Berdasarkan keterangan Plt Kepala Dinas Sosial Pemberdayaan Perempuan dan Perlindungan Anak (Dinsos P3A) Kabupaten Trenggalek, dari hasil koordinasi dengan unit perlindungan perempuan dan anak (UPPA) Polres Trenggalek, Karena di Kabupaten Trenggalek belum memiliki panti rehabilitasi anak, maka Oknum ustad pelaku penganiayaan itu akan dititipkan di Panti rehabilitasi terdekat, yakni di Nganjuk. Terkait hal ini, pihak UPPA Polres Trenggalek sudah meminta kontak kepala disnos Nganjuk dan akan berkomunikasi langsung.

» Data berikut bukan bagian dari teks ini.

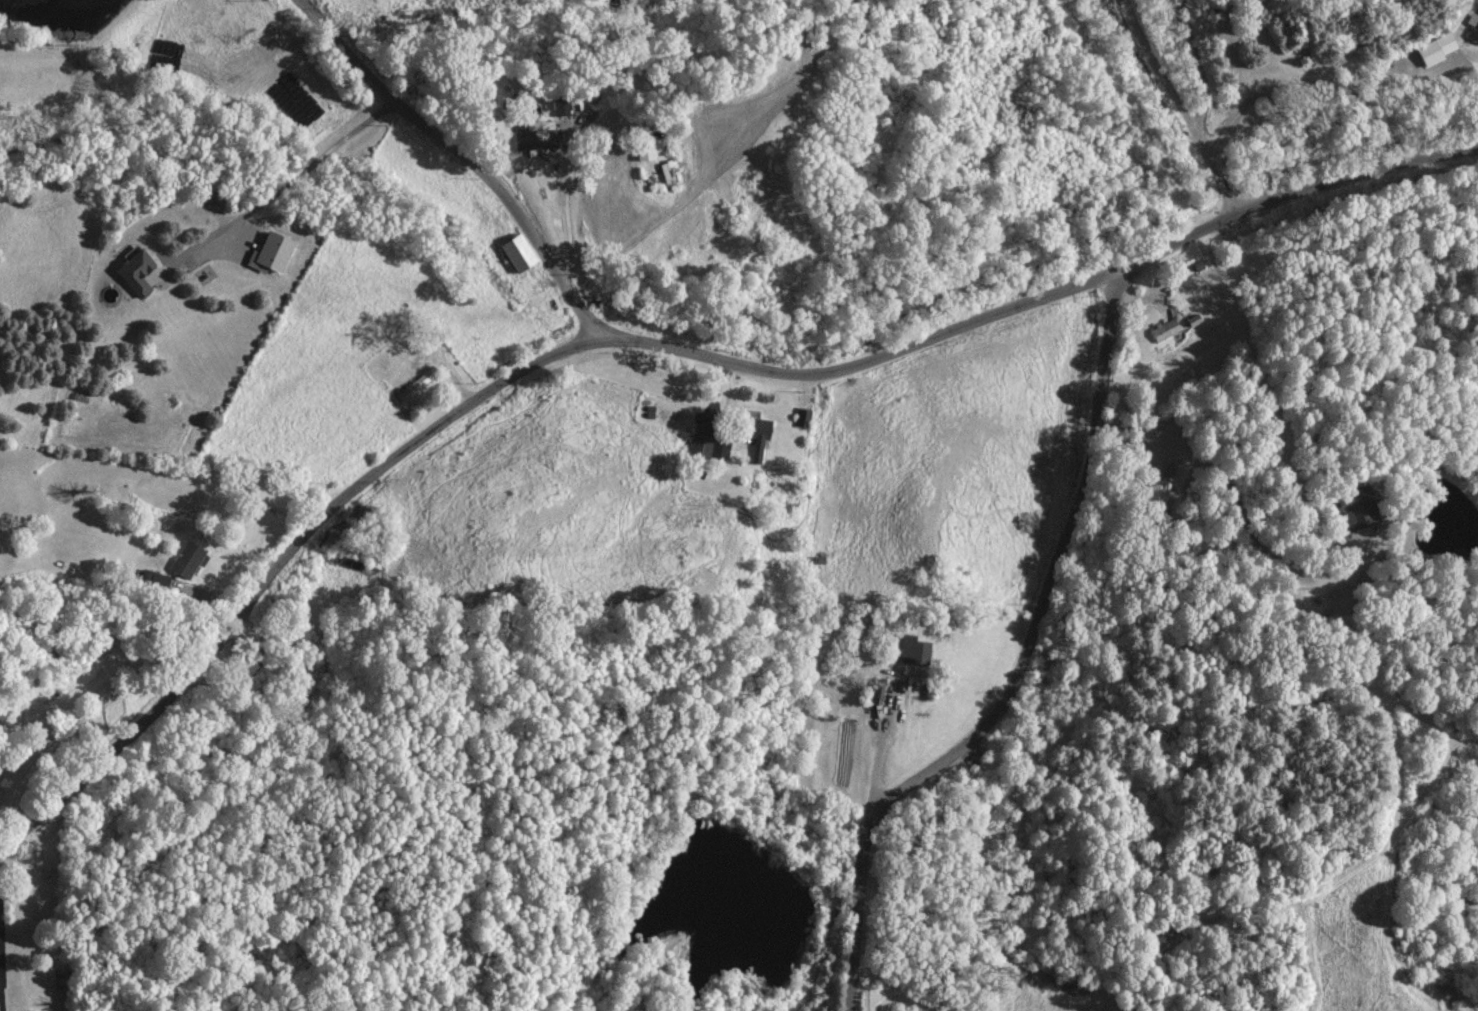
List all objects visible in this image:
building: (1435, 49)
road: (1160, 69)
road: (1285, 80)
building: (559, 107)
road: (1201, 108)
building: (535, 136)
building: (649, 150)
road: (464, 156)
building: (668, 172)
building: (515, 253)
building: (268, 254)
building: (134, 272)
building: (1164, 330)
road: (662, 345)
building: (416, 383)
building: (755, 436)
building: (704, 447)
building: (1358, 506)
road: (1240, 512)
building: (188, 561)
building: (912, 651)
road: (1018, 665)

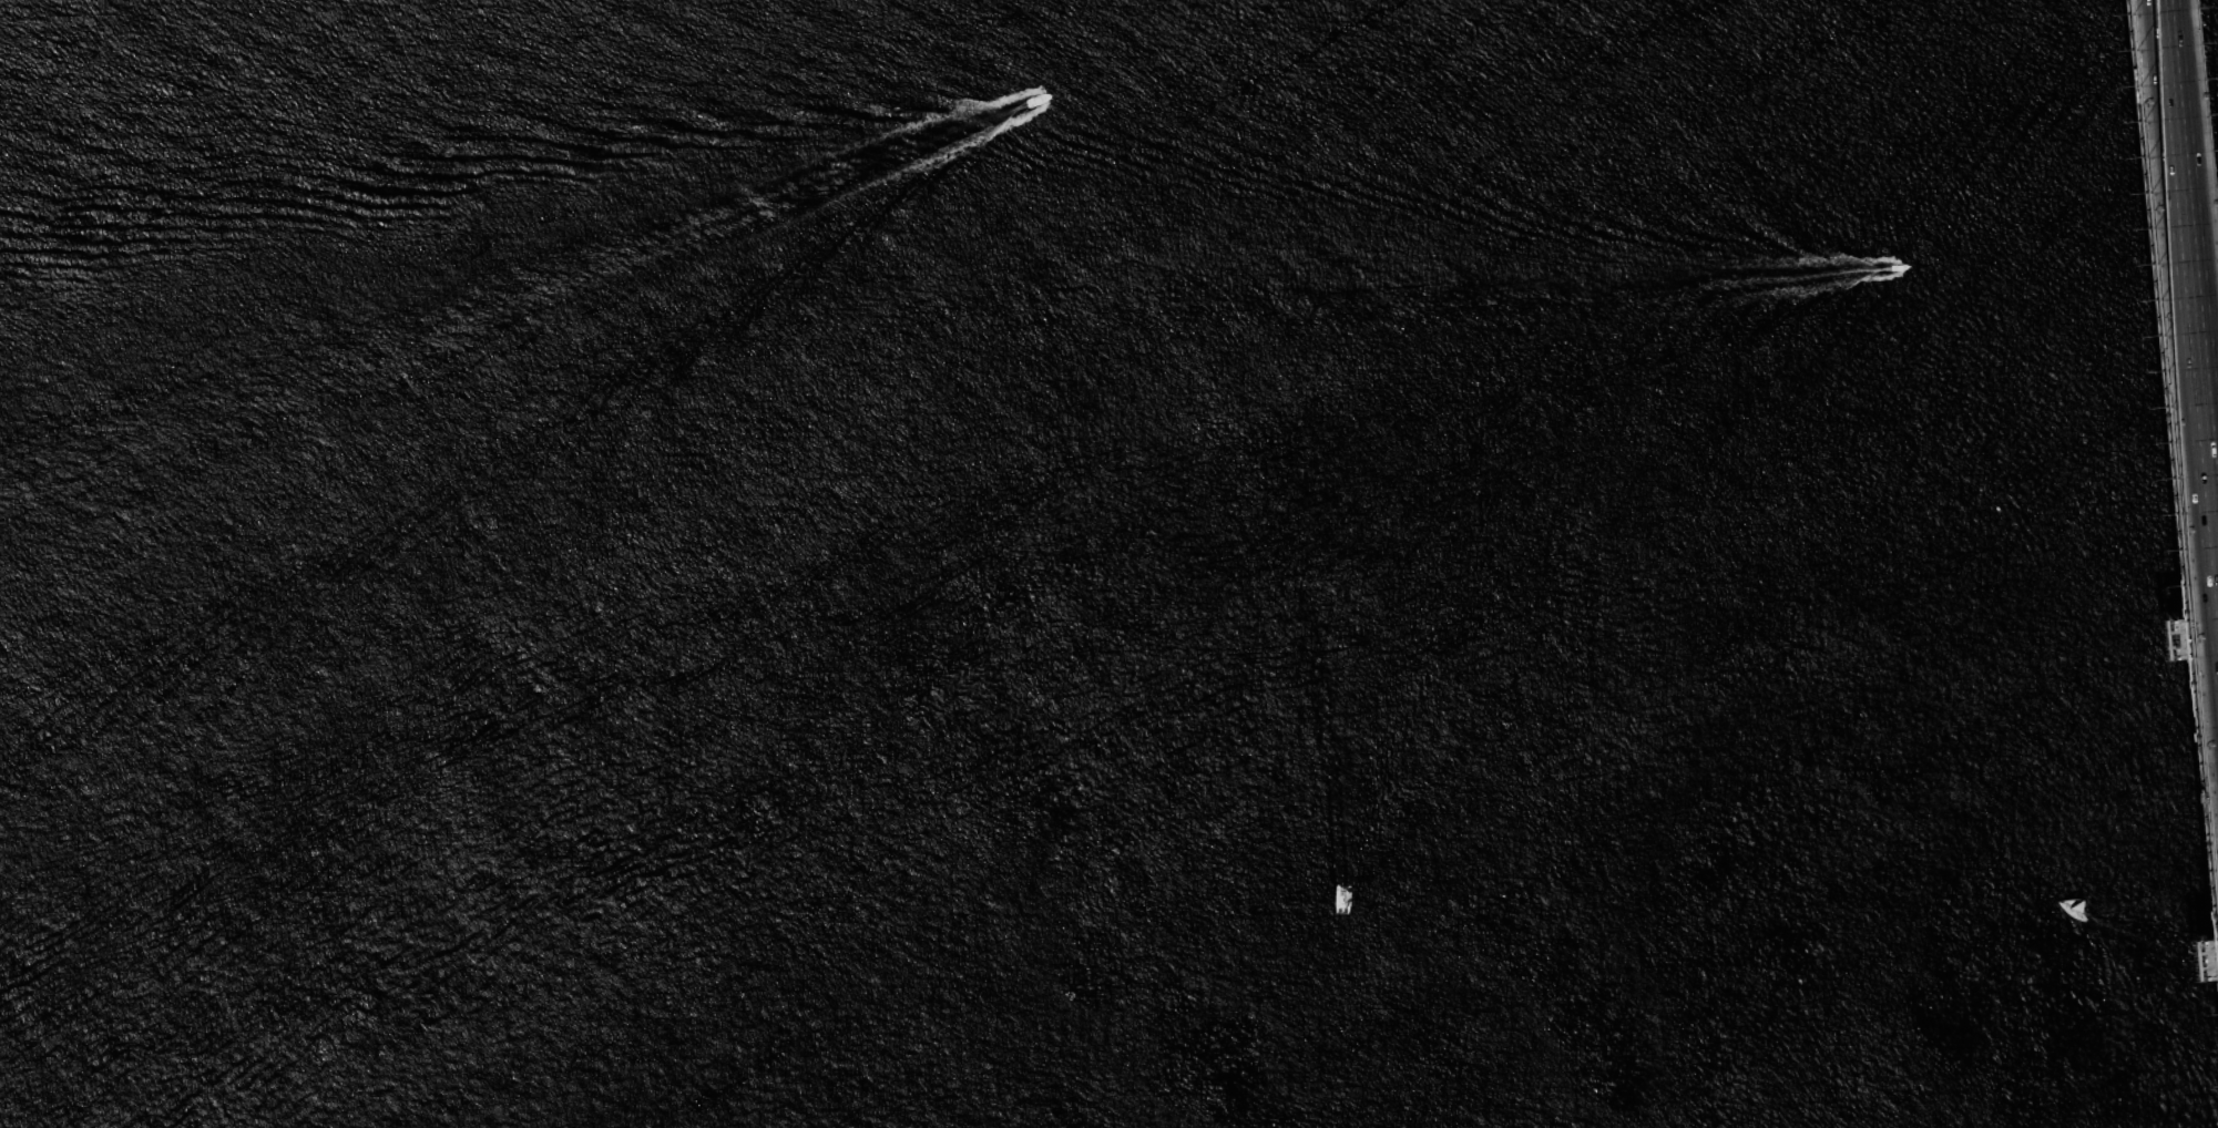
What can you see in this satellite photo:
road: (2182, 384)
road: (2173, 482)
road: (2143, 564)
road: (2160, 564)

Lebih lanjut Plt Kepala Dinsos P3A Kabupaten Trenggalek Ratna Sulistyowati menjelaskan, Untuk pendampingan terhadap dari sisi traumatik, saat ini dinsos sudah terjunkan psikolog. Proses pendampingan ini akan dilakukan secara berkala. Pasalnya, proses penyembuhan trauma pada anak tidak mudah, mulai dari mengembalikan kepercayaan diri untuk bisa bersosialisasi dan diterima kembali dilingkungannya. Saat ini Dinsos juga sudah lakukan koordinasi dengan sejumlah pengurus pesantren untuk penaganan kedepan.
Seperti diberitakan sebelumnya, ditetapkan tersangka atas dugaan penganiayaan terhadap 2 santri di salah satu pesantren yang ada di Trenggalek. Oknum ustad asal palembang dijerat undang undang tentang perlindungan anak. Pasalnya, kedua korban merupakan santri yang masih berstatus bawah umur. Bahkan 1 diantaranya hingga patah tulang.